我不是一出生就知道自己姓沈的。
六歲之前在孤兒院,跟著院長姓林,叫林小滿。
孤兒院在南方一個小縣城的邊上,三間漏雨的平房,擠了十幾個孩子。
年紀大的孩子搶飯吃,我小,搶不過。
六歲那年孤兒院關了,轉去一家福利院。
飯夠吃了,但是挨打。
管事的王叔喝了酒就動手,專挑沒人領養的小孩打。
十二歲跑過一次,被抓回來揍得在床上躺了一個星期。
十四歲又跑了一次,跑成了。
十四到十八歲,麵包廠夜班,小飯館洗碗工,洗車店、快遞站、服裝廠都幹過。
沒有學曆,長得普通,每份工做不長。
最窮的時候翻過垃圾桶。
十八歲那年,第一家孤兒院的院長找到了我。
她老得走不動了,讓女兒騎三輪車帶來一個牛皮紙信封。
信封裏是我的入院檔案。
出生登記那一欄被黑色馬克筆塗改過,但紙舊了,墨跡褪得不均勻。
對著光,能看清原本寫的姓名。
沈時寧。
院長說,二十年前有個男人抱著一個三四歲的小女孩來到孤兒院,塞了一筆錢就走了。
說這孩子沒有父母。
院長覺得不對勁,想報警,但那筆錢對快要倒閉的孤兒院太重要了。
她撐了很多年。
“小滿,對不住你。”院長的女兒把信封推過來,“我娘說,你可能是被拐的。”
那天晚上我在網吧花了三塊錢。
搜“沈時寧 丟失”。
結果出來的時候,我的手一直在抖。
沈氏傳媒創始人沈遠山之女沈時寧,二十年前在京市走失,至今未找到。
懸賞金額從一百萬漲到五百萬,再漲到一千萬。
沈衍舟少年時在個人賬號上寫過一段話......
“我會一直找。”
賬號後來注銷了,但截圖到處流傳。
我在網吧坐了一整夜。
第二天早上,沒有去沈家。
因為那條新聞下麵還有一條。
“沈家確認已找回走失女兒沈時寧,係養父母在外省撫養,已回歸家庭。

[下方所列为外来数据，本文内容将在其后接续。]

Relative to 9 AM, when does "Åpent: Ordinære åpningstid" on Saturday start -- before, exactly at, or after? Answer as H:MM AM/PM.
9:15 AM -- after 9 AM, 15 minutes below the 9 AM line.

”
配圖裏沈衍舟站在一個十六七歲的女孩身旁。
女孩笑得甜美大方。
圖片說明:沈衍舟與妹妹沈時寧(現名宋念芯)。
她不是沈時寧。
我才是。
但一個沒有學曆、沒有身份證明、翻過垃圾桶的流浪孤女,怎麼跟一個頂級豪門說:你們認回來的那個人是假的?
我需要時間。
需要證據。
需要一個讓所有人都看到的契機。
所以我用了三年。
混進沈衍舟投資的劇組,從搬道具幹起,後來去發盒飯。
看著宋念芯被所有人捧著,用沈家的姓,花沈家的錢,演沈家投資的戲。
她管沈衍舟叫哥哥。
沈衍舟每次來探班,給她整個劇組加餐。
加過的餐,我要一盒一盒發給全組人。
三年裏攢了四台微型攝像頭。
第一台第一年就被場務砸了。
第二台拍到了一些東西,不夠。
第三台錄下了趙曼打我,但她發現後掰斷了存儲卡,還把我關在道具倉庫一整夜。
第四台就是這一次。
換了能實時直播的型號,存儲在雲端。
死老鼠的腥味到現在還沒從嗓子眼散幹淨。
但值了。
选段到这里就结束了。